The 2012 Florida team reached a BCS bowl on the back of defense and special teams. During the 2013 season, the specialists struggled.
Austin Hardin stepped into the kicker job after Caleb Sturgis was a finalists for the Lou Groza Award during the previous season. Hardin’s reputation for having a big leg never translated to the field. He ended the season 4-12 on field goals with all four field goals made coming from 33 yards or fewer. He was 0-6 on field goals from 40+ yards out.
Kickoffs were an adventure at times, too, but that should be an easier fix for Hardin. He has the leg to get the ball where it needs to be and should be able to harness it.
The most important part of fall camp for Hardin is the mental side. When a kicker goes 4-12 on field goals, especially when it’s someone that had scholarships from major universities out of high school and has the talent to kick in the SEC, the mental part of the game always takes priority. First-year special teams coordinator Coleman Hutzler had to focus on that during the spring and make sure Hardin’s confidence returned.
Things looked fine on the practice field, and the ball was jumping off Hardin’s foot again. However, when the kicking job was opened during practice last fall, Hardin usually won the job because of his performance in practices. The issue was in game situations. During the spring game, Hardin added a 4-4 performance, hitting field goals from 24, 35, 42 and 43 yards. It’s not a concrete sign that he is back to form, but it was a step in the right direction.
If Hardin struggles again this season, the Gators have multiple options they could go to. Frankie Velez was successful last season, going 6-8 with a long of 44 yards. He’s a redshirt senior this fall. Florida also added Brooks Abbott in the offseason after he transferred from Virginia Tech. He is a former Army All-American while a student at the Bolles School and handled kickoff duties for the Hokies in 2012.

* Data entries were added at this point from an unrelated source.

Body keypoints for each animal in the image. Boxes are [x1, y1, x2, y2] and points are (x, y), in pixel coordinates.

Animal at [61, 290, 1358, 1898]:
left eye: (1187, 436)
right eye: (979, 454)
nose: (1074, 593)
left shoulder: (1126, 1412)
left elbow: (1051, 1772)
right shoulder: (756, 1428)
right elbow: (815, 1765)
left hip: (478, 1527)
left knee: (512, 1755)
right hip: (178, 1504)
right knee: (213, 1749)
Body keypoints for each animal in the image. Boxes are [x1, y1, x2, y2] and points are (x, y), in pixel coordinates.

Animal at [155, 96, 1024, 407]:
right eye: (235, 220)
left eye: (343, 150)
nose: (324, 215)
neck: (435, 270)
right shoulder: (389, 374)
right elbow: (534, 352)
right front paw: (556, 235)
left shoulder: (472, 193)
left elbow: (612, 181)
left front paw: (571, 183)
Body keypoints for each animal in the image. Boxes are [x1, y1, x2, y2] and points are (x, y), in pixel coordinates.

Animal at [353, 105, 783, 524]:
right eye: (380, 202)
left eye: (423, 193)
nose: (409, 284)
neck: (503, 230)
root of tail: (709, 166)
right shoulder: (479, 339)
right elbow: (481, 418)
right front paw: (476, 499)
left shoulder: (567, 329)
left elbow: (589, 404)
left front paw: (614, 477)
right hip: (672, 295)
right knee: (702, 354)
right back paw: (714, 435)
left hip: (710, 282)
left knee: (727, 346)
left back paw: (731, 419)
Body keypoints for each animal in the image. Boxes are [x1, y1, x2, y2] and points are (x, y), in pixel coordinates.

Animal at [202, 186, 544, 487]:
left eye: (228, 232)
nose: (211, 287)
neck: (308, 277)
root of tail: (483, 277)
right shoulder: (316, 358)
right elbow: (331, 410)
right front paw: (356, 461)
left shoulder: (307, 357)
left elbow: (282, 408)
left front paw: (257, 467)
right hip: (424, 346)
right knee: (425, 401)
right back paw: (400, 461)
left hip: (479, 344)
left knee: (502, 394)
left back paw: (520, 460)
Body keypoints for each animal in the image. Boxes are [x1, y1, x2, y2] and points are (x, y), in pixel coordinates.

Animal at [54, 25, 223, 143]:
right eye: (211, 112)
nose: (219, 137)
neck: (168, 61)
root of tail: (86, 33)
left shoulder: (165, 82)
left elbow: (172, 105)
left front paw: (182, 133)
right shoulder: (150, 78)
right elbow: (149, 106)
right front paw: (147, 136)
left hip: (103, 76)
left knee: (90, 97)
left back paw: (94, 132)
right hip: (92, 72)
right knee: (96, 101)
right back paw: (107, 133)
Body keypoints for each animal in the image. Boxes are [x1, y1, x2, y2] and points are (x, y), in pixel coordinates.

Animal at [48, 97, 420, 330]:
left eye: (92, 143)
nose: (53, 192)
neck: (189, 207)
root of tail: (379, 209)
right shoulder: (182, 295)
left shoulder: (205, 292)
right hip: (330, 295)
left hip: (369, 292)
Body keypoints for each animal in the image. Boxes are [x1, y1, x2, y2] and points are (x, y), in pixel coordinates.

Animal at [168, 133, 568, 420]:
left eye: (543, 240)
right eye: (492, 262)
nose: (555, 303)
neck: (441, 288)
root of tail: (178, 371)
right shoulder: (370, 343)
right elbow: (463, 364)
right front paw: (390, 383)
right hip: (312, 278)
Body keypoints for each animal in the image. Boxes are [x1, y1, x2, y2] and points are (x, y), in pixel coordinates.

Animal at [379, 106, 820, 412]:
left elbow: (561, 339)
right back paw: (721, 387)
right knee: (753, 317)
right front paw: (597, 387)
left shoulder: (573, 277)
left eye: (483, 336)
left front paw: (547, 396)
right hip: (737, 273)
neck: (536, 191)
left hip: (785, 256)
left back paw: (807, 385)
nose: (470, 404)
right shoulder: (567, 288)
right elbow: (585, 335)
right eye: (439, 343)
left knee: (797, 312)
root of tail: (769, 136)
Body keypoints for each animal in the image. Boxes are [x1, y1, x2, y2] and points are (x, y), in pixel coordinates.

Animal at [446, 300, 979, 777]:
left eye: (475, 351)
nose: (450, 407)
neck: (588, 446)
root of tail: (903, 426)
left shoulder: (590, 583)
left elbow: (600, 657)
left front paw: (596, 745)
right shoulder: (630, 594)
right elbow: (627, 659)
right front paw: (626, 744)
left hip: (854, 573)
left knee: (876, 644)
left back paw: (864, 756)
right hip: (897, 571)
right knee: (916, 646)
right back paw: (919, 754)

The punter position should produce one of the best battles in fall camp. The idea of a position battle seemed crazy heading into last season. Kyle Christy was coming off a year that had him as a finalist for the Ray Guy Award. However, his early season struggles forced him to lose his job. He ended the year with just 21 punts, averaging 39.6 yards after averaging 45.8 yards per punt in 2012.
Every number took a dip, and the Florida coaches eventually had to make a change.
Freshman Johnny Townsend, who was originally expected to redshirt last season, took over as the starting punter and led the team with 29 punts on the year. Townsend averaged 42 yards per punt, topping the 40.9 yards that Christy averaged during his freshman year of 2011. Townsend added five punts of 50+ yards.
Both punters had a good spring. Practices usually ended with Christy and Townsend alternating reps, booming punts and helping the team work on special teams. The ball jumped off Christy’s foot like it did during the 2012 season, and he looked ready for a bounce back.
The best case scenario for Florida is for one of the two to win the job and keep it all year. Christy, a true senior, might make the most sense for the roster. It would give Townsend a chance to redshirt and still have three years to punt for Florida, and it would be Christy’s last year at Florida.
The issues for the fall are similar to what happened at the kicker position in the spring. Christy’s confidence has to be rebuilt. That started during the spring and looked to be paying dividends, but it has to continue into fall practice.
It’s rare to have such questions about the both specialist positions on a team heading into fall camp, but the Gators have to answer them at both spots.